Flash Exploits and Vulnerabilities
Even prior to 2010, security experts suggested Flash should be deactivated on corporate machines. It wasn’t until 2015 that a major security flaw allowed attackers to remotely access a computer when a user just browsed a malicious website. This caused major browser vendors (Google and Mozilla) to release emergency updates that disabled the software. Adobe quickly released a patch, but it was the final vulnerability that sealed its doom.
Chrome and Firefox now have their own homegrown versions of Flash that keep it sandboxed from the operating system. It’s disabled by default, but if a user absolutely needs to use Flash it’s available. The user can whitelist domains that allow them to use Flash on the local browser, but opening Flash to all domains is a security issue.
Because Flash was disabled on major browsers, attackers were forced to come up with new methods. Users are familiar with the Adobe Flash brand, so they will likely install unknown software labeled as an Adobe patch. Instead of installing a Flash patch, they actually install malware.
Attackers lead a user to a website and show a message that indicates Adobe Flash is out of date. They then point users to an executable on a third-party site. Naive users don’t notice that the executable isn’t hosted on Adobe’s official domain and install it on a vulnerable machine. The malware is usually a trojan that allows remote access from the internet. It can also be malware that makes the desktop a part of a botnet, which is used to DDoS online corporations. These “drive-by” attacks are common on the web, and poor local security allows the user to install malware from malicious third-party sites. These sites can be filtered out with good content filtering systems.
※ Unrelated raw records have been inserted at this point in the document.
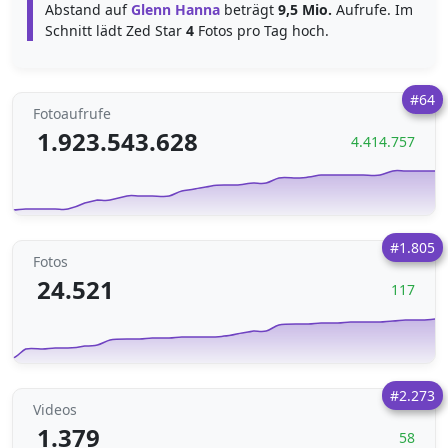
Abstand auf
Glenn Hanna
beträgt
9,5 Mio.
Aufrufe. Im
Schnitt lädt Zed Star
4
Fotos pro Tag hoch.
#64
Fotoaufrufe
1.923.543.628
4.414.757
#1.805
Fotos
24.521
117
#2.273
Videos
1.379
58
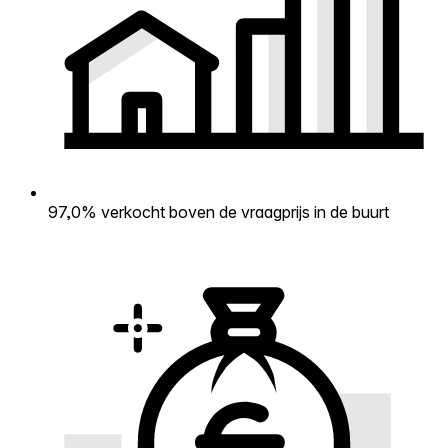
97,0% verkocht boven de vraagprijs in de buurt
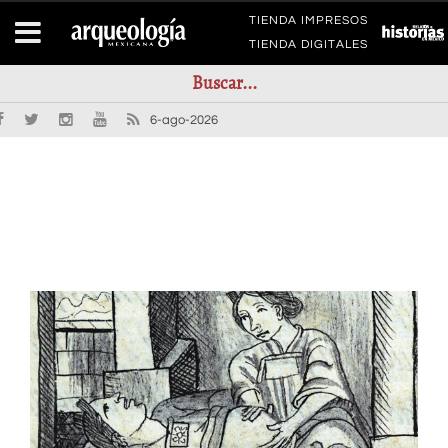
TIENDA IMPRESOS
TIENDA DIGITALES
6-ago-2026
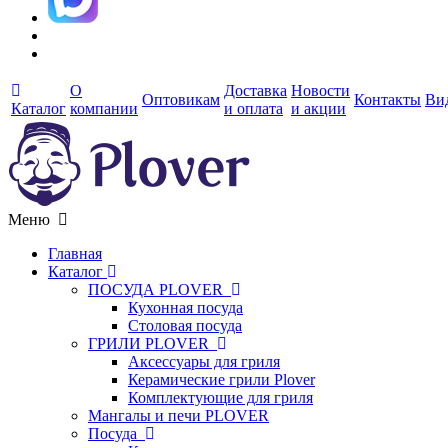
О
Доставка
Новости
Оптовикам
Контакты
Ви
Каталог
компании
и оплата
и акции
Меню
Главная
Каталог
ПОСУДА PLOVER
Кухонная посуда
Столовая посуда
ГРИЛИ PLOVER
Аксессуары для гриля
Керамические грили Plover
Комплектующие для гриля
Мангалы и печи PLOVER
Посуда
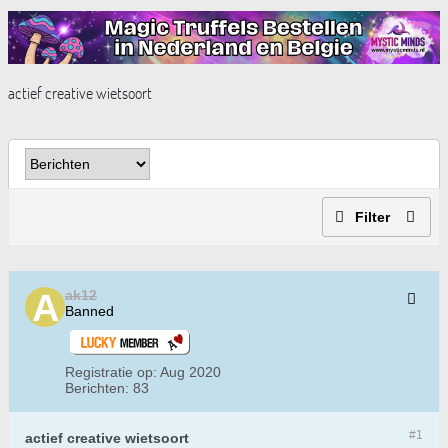
actief creative wietsoort
Filter
ak12
Banned
Registratie op:
Aug 2020
Berichten:
83
#1
actief creative wietsoort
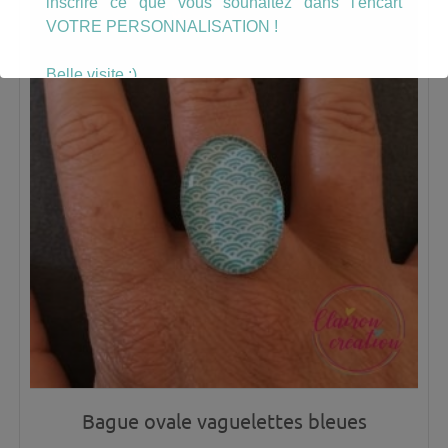
inscrire ce que vous souhaitez dans l'encart
VOTRE PERSONNALISATION !
Belle visite :)
Bague ovale vaguelettes bleues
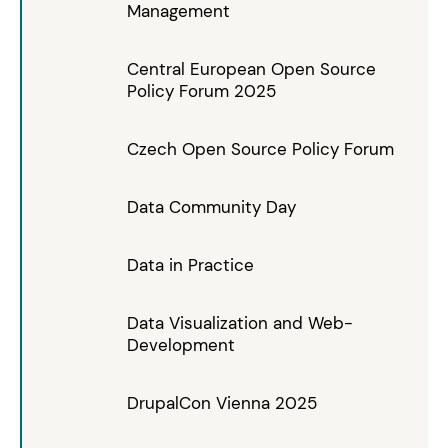
Management
Central European Open Source
Policy Forum 2025
Czech Open Source Policy Forum
Data Community Day
Data in Practice
Data Visualization and Web-
Development
DrupalCon Vienna 2025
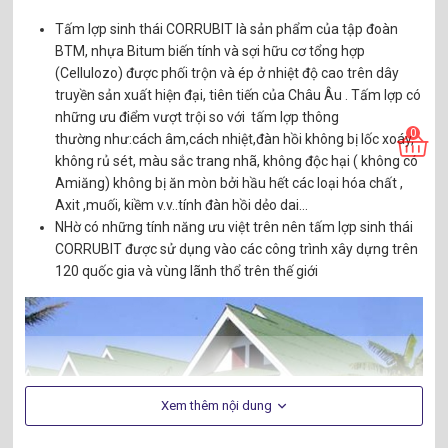
Tấm lợp sinh thái CORRUBIT là sản phẩm của tập đoàn
BTM, nhựa Bitum biến tính và sợi hữu cơ tổng hợp
(Cellulozo) được phối trộn và ép ở nhiệt độ cao trên dây
truyền sản xuất hiện đại, tiên tiến của Châu Âu . Tấm lợp có
những ưu điểm vượt trội so với tấm lợp thông
0
thường như:cách âm,cách nhiệt,đàn hồi không bị lốc xoáy,
không rủ sét, màu sắc trang nhã, không độc hại ( không có
Amiăng) không bị ăn mòn bởi hầu hết các loại hóa chất ,
Axit ,muối, kiềm v.v..tính đàn hồi dẻo dai…
NHờ có những tính năng ưu việt trên nên tấm lợp sinh thái
CORRUBIT được sử dụng vào các công trình xây dựng trên
120 quốc gia và vùng lãnh thổ trên thế giới
Xem thêm nội dung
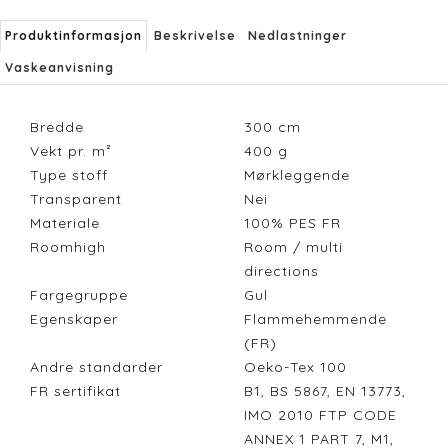
Produktinformasjon
Beskrivelse
Nedlastninger
Vaskeanvisning
Bredde
300
cm
Vekt pr. m²
400
g
Type stoff
Mørkleggende
Transparent
Nei
Materiale
100% PES FR
Roomhigh
Room / multi
directions
Fargegruppe
Gul
Egenskaper
Flammehemmende
(FR)
Andre standarder
Oeko-Tex 100
FR sertifikat
B1, BS 5867, EN 13773,
IMO 2010 FTP CODE
ANNEX 1 PART 7, M1,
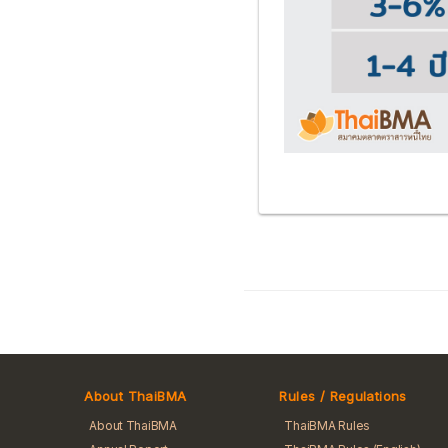
About ThaiBMA
Rules / Regulations
About ThaiBMA
ThaiBMA Rules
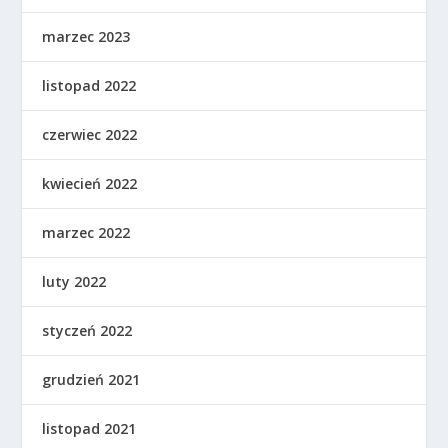
marzec 2023
listopad 2022
czerwiec 2022
kwiecień 2022
marzec 2022
luty 2022
styczeń 2022
grudzień 2021
listopad 2021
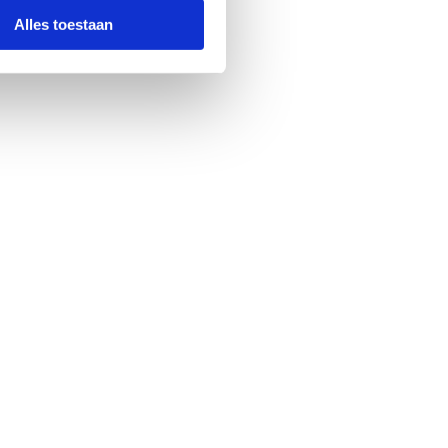
Alles toestaan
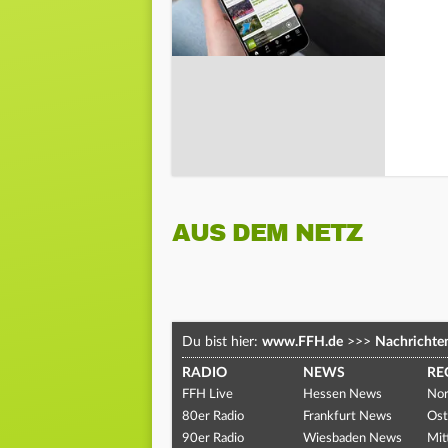
AUS DEM NETZ
Du bist hier:
www.FFH.de
>>>
Nachrichte
RADIO
NEWS
RE
FFH Live
Hessen News
Nor
80er Radio
Frankfurt News
Ost
90er Radio
Wiesbaden News
Mit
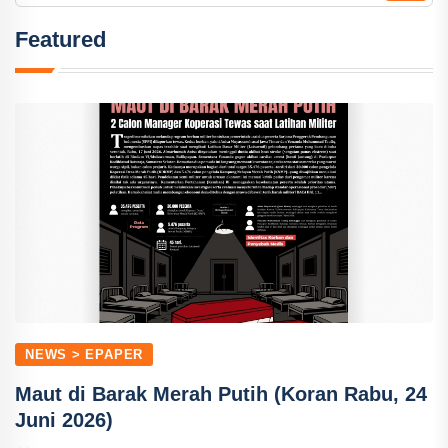
Featured
NEWS > EPAPER
Maut di Barak Merah Putih (Koran Rabu, 24
Juni 2026)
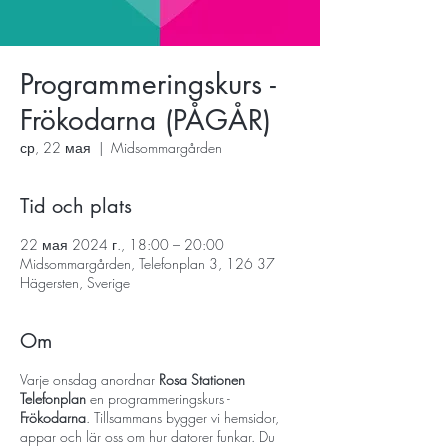
Programmeringskurs -
Frökodarna (PÅGÅR)
ср, 22 мая
  |  
Midsommargården
Tid och plats
22 мая 2024 г., 18:00 – 20:00
Midsommargården, Telefonplan 3, 126 37
Hägersten, Sverige
Om
Varje onsdag anordnar
Rosa Stationen
Telefonplan
en programmeringskurs -
Frökodarna
. Tillsammans bygger vi hemsidor,
appar och lär oss om hur datorer funkar. Du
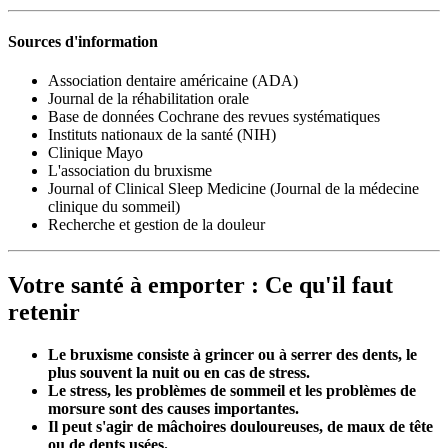
Sources d'information
Association dentaire américaine (ADA)
Journal de la réhabilitation orale
Base de données Cochrane des revues systématiques
Instituts nationaux de la santé (NIH)
Clinique Mayo
L'association du bruxisme
Journal of Clinical Sleep Medicine (Journal de la médecine
clinique du sommeil)
Recherche et gestion de la douleur
Votre santé à emporter : Ce qu'il faut
retenir
Le bruxisme consiste à grincer ou à serrer des dents, le
plus souvent la nuit ou en cas de stress.
Le stress, les problèmes de sommeil et les problèmes de
morsure sont des causes importantes.
Il peut s'agir de mâchoires douloureuses, de maux de tête
ou de dents usées.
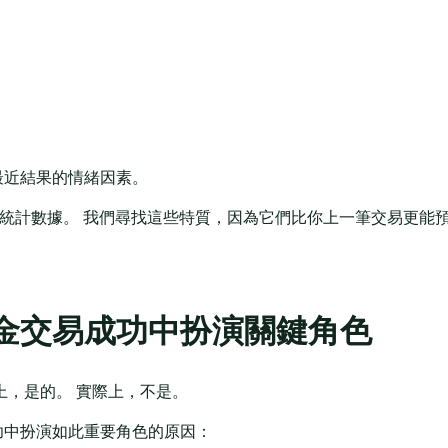
最近結果的情緒因素。
僅僅是您的統計數據。 我們尋找這些特質，因為它們比你上一筆交易更能
金交易成功中扮演關鍵角色
上，是的。 實際上，不是。
功中扮演如此重要角色的原因：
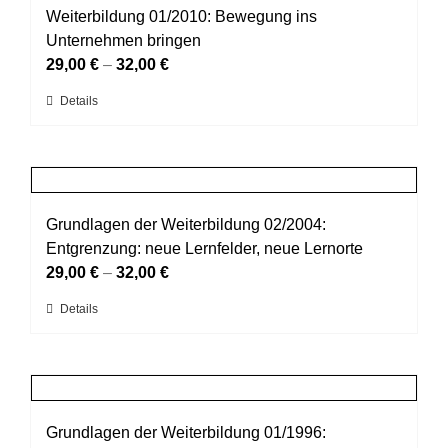
auf.
Weiterbildung 01/2010: Bewegung ins
werden
Die
Unternehmen bringen
Optionen
29,00
€
–
32,00
€
können
Dieses
Details
auf
Produkt
der
weist
Produktseite
mehrere
gewählt
Varianten
werden
auf.
Grundlagen der Weiterbildung 02/2004:
Die
Entgrenzung: neue Lernfelder, neue Lernorte
Optionen
29,00
€
–
32,00
€
können
Dieses
Details
auf
Produkt
der
weist
Produktseite
mehrere
gewählt
Varianten
werden
auf.
Grundlagen der Weiterbildung 01/1996:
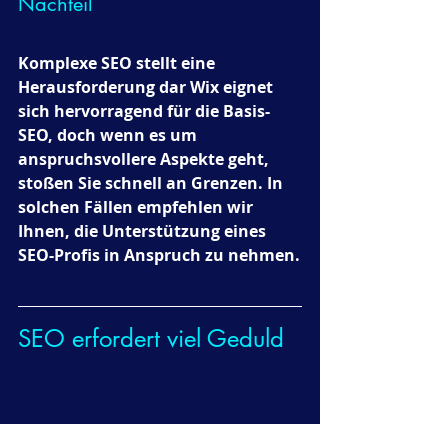
Nachteil
Komplexe SEO stellt eine 
Herausforderung dar Wix eignet 
sich hervorragend für die Basis-
SEO, doch wenn es um 
anspruchsvollere Aspekte geht, 
stoßen Sie schnell an Grenzen. In 
solchen Fällen empfehlen wir 
Ihnen, die Unterstützung eines 
SEO-Profis in Anspruch zu nehmen.
SEO erfordert viel Geduld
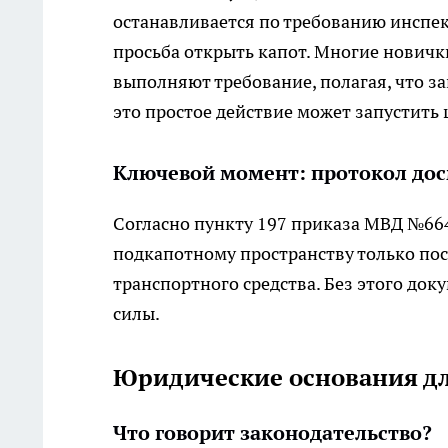
останавливается по требованию инспек
просьба открыть капот. Многие новичк
выполняют требование, полагая, что з
это простое действие может запустить
Ключевой момент: протокол до
Согласно пункту 197 приказа МВД №664
подкапотному пространству только по
транспортного средства. Без этого до
силы.
Юридические основания д
Что говорит законодательство?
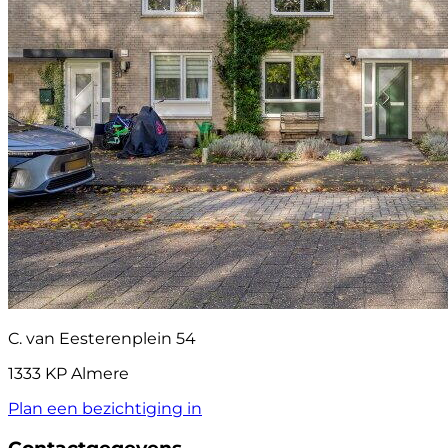
C. van Eesterenplein 54
1333 KP Almere
Plan een bezichtiging in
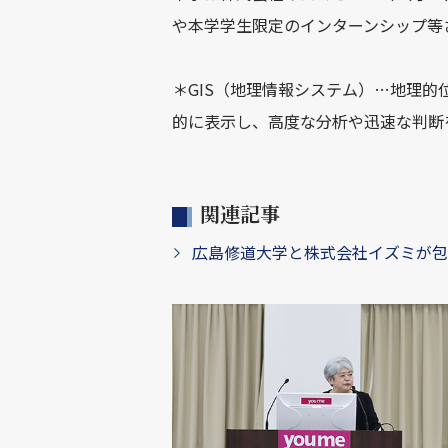
や本学学生限定のインターンシップ等
＊GIS（地理情報システム）…地理
的に表示し、高度な分析や迅速な判断
関連記事
広島修道大学と株式会社イズミが包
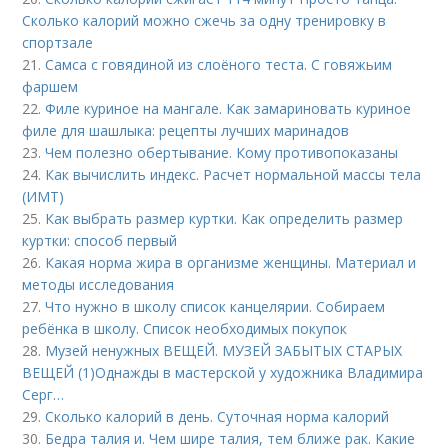
Сколько калорий можно сжечь за одну тренировку в
спортзале
21.
Самса с говядиной из слоёного теста. С говяжьим
фаршем
22.
Филе куриное на мангале. Как замариновать куриное
филе для шашлыка: рецепты лучших маринадов
23.
Чем полезно обертывание. Кому противопоказаны
24.
Как вычислить индекс. Расчет нормальной массы тела
(ИМТ)
25.
Как выбрать размер куртки. Как определить размер
куртки: способ первый
26.
Какая норма жира в организме женщины. Материал и
методы исследования
27.
Что нужно в школу список канцелярии. Собираем
ребёнка в школу. Список необходимых покупок
28.
Музей ненужных ВЕЩЕЙ. МУЗЕЙ ЗАБЫТЫХ СТАРЫХ
ВЕЩЕЙ (1)Однажды в мастерской у художника Владимира
Серг…
29.
Сколько калорий в день. Суточная норма калорий
30.
Бедра талия и. Чем шире талия, тем ближе рак. Какие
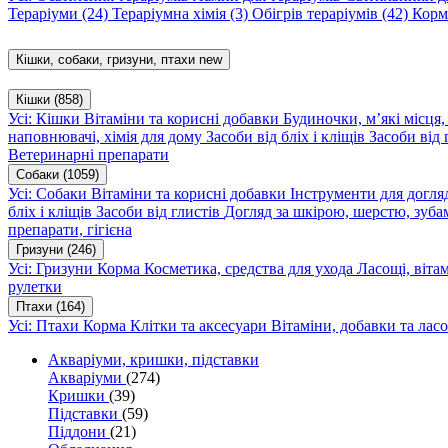
Тераріуми
(24)
Тераріумна хімія
(3)
Обігрів тераріумів
(42)
Корм
Кішки, собаки, гризуни, птахи
new
Кішки
(858)
Усі: Кішки
Вітаміни та корисні добавки
Будиночки, м’які місця
наповнювачі, хімія для дому
Засоби від бліх і кліщів
Засоби від 
Ветеринарні препарати
Собаки
(1059)
Усі: Собаки
Вітаміни та корисні добавки
Інструменти для догл
бліх і кліщів
Засоби від глистів
Догляд за шкірою, шерстю, зуба
препарати, гігієна
Гризуни
(246)
Усі: Гризуни
Корма
Косметика, средства для ухода
Ласощі, віта
рулетки
Птахи
(164)
Усі: Птахи
Корма
Клітки та аксесуари
Вітаміни, добавки та лас
Акваріуми, кришки, підставки
Акваріуми
(274)
Кришки
(39)
Підставки
(59)
Піддони
(21)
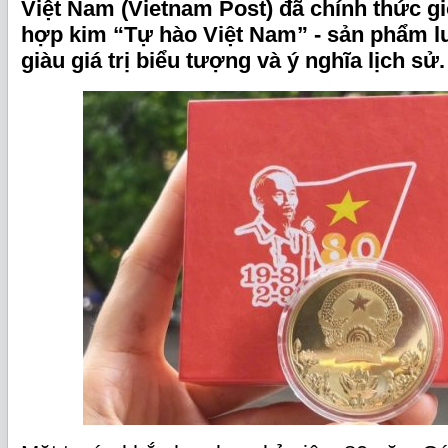
Việt Nam (Vietnam Post) đã chính thức gi
hợp kim “Tự hào Việt Nam” - sản phẩm lư
giàu giá trị biểu tượng và ý nghĩa lịch sử.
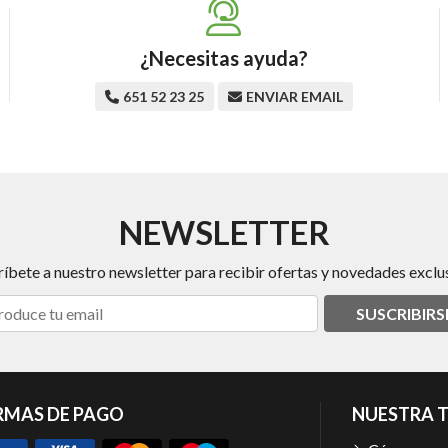
¿Necesitas ayuda?
651 52 23 25
ENVIAR EMAIL
NEWSLETTER
ríbete a nuestro newsletter para recibir ofertas y novedades exclus
SUSCRIBIRS
RMAS DE PAGO
NUESTRA 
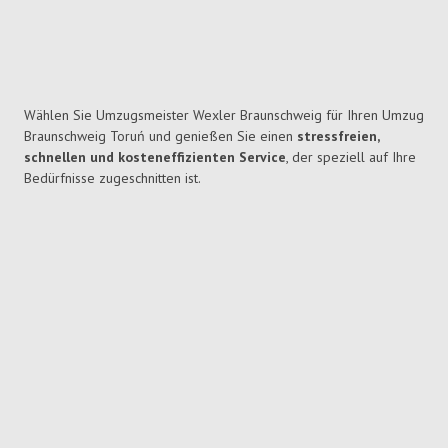
Wählen Sie Umzugsmeister Wexler Braunschweig für Ihren Umzug
Braunschweig Toruń und genießen Sie einen
stressfreien,
schnellen und kosteneffizienten Service
, der speziell auf Ihre
Bedürfnisse zugeschnitten ist.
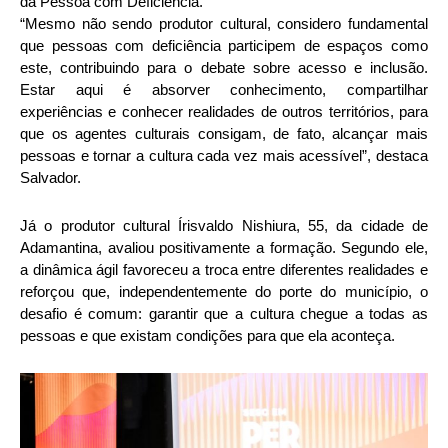
da Pessoa com Deficiência.
“Mesmo não sendo produtor cultural, considero fundamental
que pessoas com deficiência participem de espaços como
este, contribuindo para o debate sobre acesso e inclusão.
Estar aqui é absorver conhecimento, compartilhar
experiências e conhecer realidades de outros territórios, para
que os agentes culturais consigam, de fato, alcançar mais
pessoas e tornar a cultura cada vez mais acessível”, destaca
Salvador.
Já o produtor cultural Írisvaldo Nishiura, 55, da cidade de
Adamantina, avaliou positivamente a formação. Segundo ele,
a dinâmica ágil favoreceu a troca entre diferentes realidades e
reforçou que, independentemente do porte do município, o
desafio é comum: garantir que a cultura chegue a todas as
pessoas e que existam condições para que ela aconteça.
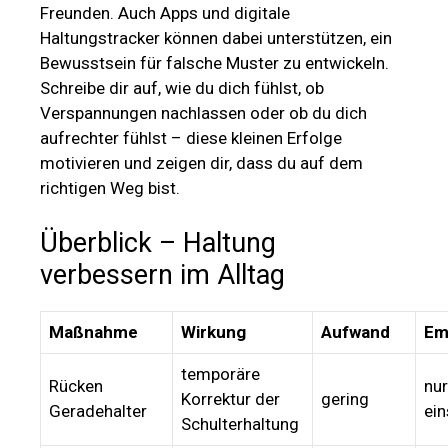
Freunden. Auch Apps und digitale
Haltungstracker können dabei unterstützen, ein
Bewusstsein für falsche Muster zu entwickeln.
Schreibe dir auf, wie du dich fühlst, ob
Verspannungen nachlassen oder ob du dich
aufrechter fühlst – diese kleinen Erfolge
motivieren und zeigen dir, dass du auf dem
richtigen Weg bist.
Überblick – Haltung
verbessern im Alltag
Maßnahme
Wirkung
Aufwand
Em
temporäre
Rücken
nur
Korrektur der
gering
Geradehalter
ei
Schulterhaltung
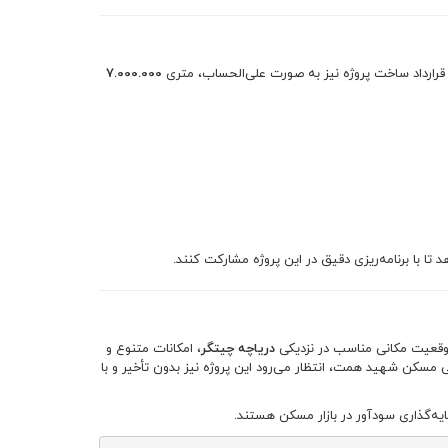
رارداد ساخت پروژه نیز به صورت علی‌الحساب، متری
7.000.000
 تا با برنامه‌ریزی دقیق در این پروژه مشارکت کنند.
دریاچه چیتگر
، امکانات متنوع و
ی مسکن شهید همت، انتظار می‌رود این پروژه نیز بدون تأخیر و با
یه‌گذاری سودآور در بازار مسکن هستند.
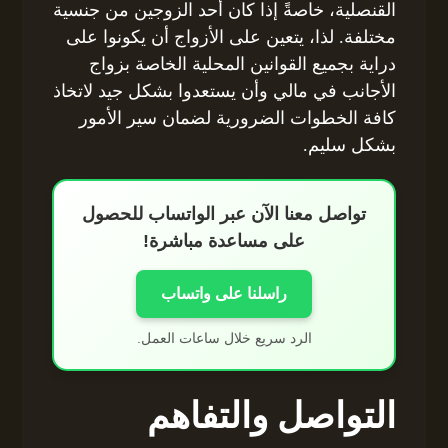
القنصلية، خاصةً إذا كان أحد الزوجين من جنسية
مختلفة. لذا، يتعين على الأزواج أن يكونوا على
دراية بجميع القوانين المحلية الخاصة بزواج
الأجانب في مالي وأن يستعدوا بشكل جيد لاتخاذ
كافة الخطوات الضرورية لضمان سير الأمور
بشكل سليم.
تواصل معنا الآن عبر الواتساب للحصول
على مساعدة مباشرة!
راسلنا على واتساب
الرد سريع خلال ساعات العمل.
التواصل والتفاهم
A recent zero-day attack uses Excel and Adobe Flash. The attacker sends a victim the Excel document. The victim opens the Excel spreadsheet and an embedded Flash object provides remote access for the attacker. These attacks just further show that uninstalling Flash is the better way to deal with cyber-security on a corporate network.
To provide the best security for your business, the solution is to uninstall Flash. Here is how you can uninstall it by browser.
Chrome: Go to chrome//plugins and click “Disable” next to Adobe Flash Player.
Safari: Go to “Preferences” and click “Security.” Click “Adobe Flash Player.” Click “Block” next to “When visiting other websites.”
Firefox: Click “Addons” from the main preferences menu in the upper-right corner. Click “Plugins.” Click “Never Activate” next to Flash.
You can also set security policies on your network that automatically disables and uninstalls Flash. Unless you have users that specifically need it, they won’t notice that Flash isn’t enabled unless they stream videos from older sites. You can then whitelist domains as your users ask for access.